Выбрать главу

— Звонил Анатолий Петрович, — сообщила она, перебирая в руках гранки. — Просил его извинить, но из-за подготовки к завтрашнему концерту он только сейчас посмотрел интервью и статью о чернобыльце. Вот, — она протянула мне всего один лист с размашистым автографом Краюхина, — он одобрил в таком виде, прислал с водителем. Я тоже подписала. Можете сдавать в набор.

— Хорошая новость, — кивнул я, а про себя поморщился, что Анатолий Петрович не позвонил мне лично и не предупредил. Все-таки это я главный редактор, а не Клара Викентьевна. Кроме того, я отправлял на сверку еще один материал помимо интервью. — Вот только, смею напомнить, правки должны были прийти по двум материалам.

— Все верно, — подтвердила Громыхина. — И статья о чернобыльце не пойдет, Евгений Семенович. Думала, вы догадаетесь. У вас есть что-либо на замену?

— Что с ней не так? — я ответил вопросом на вопрос.

— Излишняя эмоциональность, Евгений Семенович, — вздохнула Клара Викентьевна. — Надрыв, граничащий с паникой. Я понимаю, что с вашим знакомым случилась беда, и, насколько мне известно, им сейчас занимаются в ЦРБ. Королевич, кажется.

— Вы хорошо осведомлены, — сухо сказал я.

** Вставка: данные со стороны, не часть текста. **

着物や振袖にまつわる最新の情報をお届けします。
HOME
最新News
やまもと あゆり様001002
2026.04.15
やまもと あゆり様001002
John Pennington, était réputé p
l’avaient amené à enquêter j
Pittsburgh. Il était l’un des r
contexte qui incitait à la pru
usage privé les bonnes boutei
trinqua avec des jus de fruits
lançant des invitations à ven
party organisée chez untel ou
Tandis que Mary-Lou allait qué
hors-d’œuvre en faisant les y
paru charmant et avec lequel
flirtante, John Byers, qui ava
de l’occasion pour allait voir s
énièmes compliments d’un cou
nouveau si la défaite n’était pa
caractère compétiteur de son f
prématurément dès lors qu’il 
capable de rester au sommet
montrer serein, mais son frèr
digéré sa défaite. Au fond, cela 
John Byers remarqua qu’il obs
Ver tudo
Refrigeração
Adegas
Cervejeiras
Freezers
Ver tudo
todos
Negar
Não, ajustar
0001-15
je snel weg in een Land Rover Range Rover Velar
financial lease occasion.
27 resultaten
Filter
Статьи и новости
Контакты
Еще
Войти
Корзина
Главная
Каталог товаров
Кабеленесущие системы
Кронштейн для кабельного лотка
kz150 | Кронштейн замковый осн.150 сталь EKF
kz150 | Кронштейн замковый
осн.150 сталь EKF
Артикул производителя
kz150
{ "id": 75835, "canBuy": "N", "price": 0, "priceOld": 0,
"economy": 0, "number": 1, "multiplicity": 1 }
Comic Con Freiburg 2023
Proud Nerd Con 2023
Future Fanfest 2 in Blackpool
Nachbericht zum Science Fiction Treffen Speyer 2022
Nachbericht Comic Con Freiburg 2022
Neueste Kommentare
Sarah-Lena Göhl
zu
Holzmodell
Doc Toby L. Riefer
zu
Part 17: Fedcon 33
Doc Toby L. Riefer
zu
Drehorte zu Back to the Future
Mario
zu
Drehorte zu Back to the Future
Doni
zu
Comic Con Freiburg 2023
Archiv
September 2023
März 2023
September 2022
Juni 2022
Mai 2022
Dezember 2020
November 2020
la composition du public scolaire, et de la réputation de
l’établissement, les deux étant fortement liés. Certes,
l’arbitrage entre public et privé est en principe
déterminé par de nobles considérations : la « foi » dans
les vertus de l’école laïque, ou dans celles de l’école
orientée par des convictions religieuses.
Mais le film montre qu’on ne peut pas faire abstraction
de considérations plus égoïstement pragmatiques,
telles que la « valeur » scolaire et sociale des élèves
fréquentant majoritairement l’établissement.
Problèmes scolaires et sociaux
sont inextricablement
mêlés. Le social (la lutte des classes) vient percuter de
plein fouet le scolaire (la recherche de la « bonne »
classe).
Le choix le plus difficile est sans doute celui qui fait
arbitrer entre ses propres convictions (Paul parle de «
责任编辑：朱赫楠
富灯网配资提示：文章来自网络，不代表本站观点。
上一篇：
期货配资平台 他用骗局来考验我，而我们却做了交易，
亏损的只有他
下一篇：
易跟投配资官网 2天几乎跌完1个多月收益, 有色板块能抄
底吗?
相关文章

— Работа такая, Евгений Семенович, — пожала плечами Громыхина. — Или вы думали, что я здесь просто так сижу? Считаете, будто я не знаю о проблеме? Знаю прекрасно. Вот только Анатолий Петрович вам ясно сказал: не бейте в набат. Я знаю, он мне все передал и попросил проследить. А вы? Вы зачем-то привели рассказы еще нескольких чернобыльцев, показывая, что это массовая проблема, добавили информацию из других городов. Еще и медицинскими подробностями текст усложнили, фотографии эти ужасные поставили, заставили больного человека позировать! Статью нужно переделать. Исправьте и ставьте себе спокойно в следующий номер.

— Я не брал в материал ничего лишнего и уж тем более крамольного, — добавив в свой голос стали, подчеркнул я. — Мы с Анатолием Петровичем договорились, что я не стану упоминать сто семьдесят девять ликвидаторов, и я сдержал слово! При этом рассказы других чернобыльцев он одобрил. Принять во внимание состояние здоровья Павла Садыкова он также согласился. Все требования учтены. И вы должны были проследить за этим. Проследили? Вот и не занимайтесь самоуправством!

Я все еще не верил, что первый секретарь просто взял и зарезал мою статью после всех договоренностей. И мне очень хотелось, чтобы все это оказалось перегибом со стороны Громыхиной, на которую Анатолий Петрович возложил ответственность. Но подспудно я уже догадывался, что дело гораздо сложнее. Он же сам видел эту статью, вряд ли парторгша решила не учитывать его мнение. А это значит…

— Полосу не подпишу, — твердо сказала Клара Викентьевна. — И чтобы вам было понятней, это распоряжение самого Анатолия Петровича. Меняйте.

— Простите, что? — мне показалось, что я и впрямь не расслышал. Просто не хотел принимать правду.

— Меняйте! — повторила, повысив голос, Громыхина.

— Нет-нет, — я покачал головой. — Вы сказали, что Анатолий Петрович запретил подписывать полосу?

— Именно, — подтвердила Клара Викентьевна. — Это его правки, а не мои, поймите вы наконец…

И она протянула мне полосу со статьей о Павле Садыкове. На ней красной ручкой было исчиркано все, что что могло показать истинное положение дел, привлечь внимание не только к героизму людей, но и к их состоянию. Медицинские показания. Цитаты из разных источников. Комментарии специалистов. Рассказы других чернобыльцев из разных городов.

Но почему? За что? Как так получилось? Испугался за собственную карьеру на старости лет? Решил перестраховаться? Эх, если бы можно было ему рассказать, что я знаю будущее. Что в политической верхушке страны сейчас плетутся интриги, и идеям гласности активно сопротивляются… Но уже скоро они возьмут верх, и граждане СССР будут знать больше о своем прошлом, о настоящем. О том, что на самом деле происходит в Чернобыле, как болеют и умирают люди. Все это будет чуть позже, но мы можем помочь нашим парням гораздо-гораздо раньше.

— А если я все же дам этой полосе ход? — я посмотрел прямо в глаза Кларе Викентьевне.

— Тогда можете смело прощаться и с должностью, и с партбилетом. Без моей подписи статья в газету не пойдет.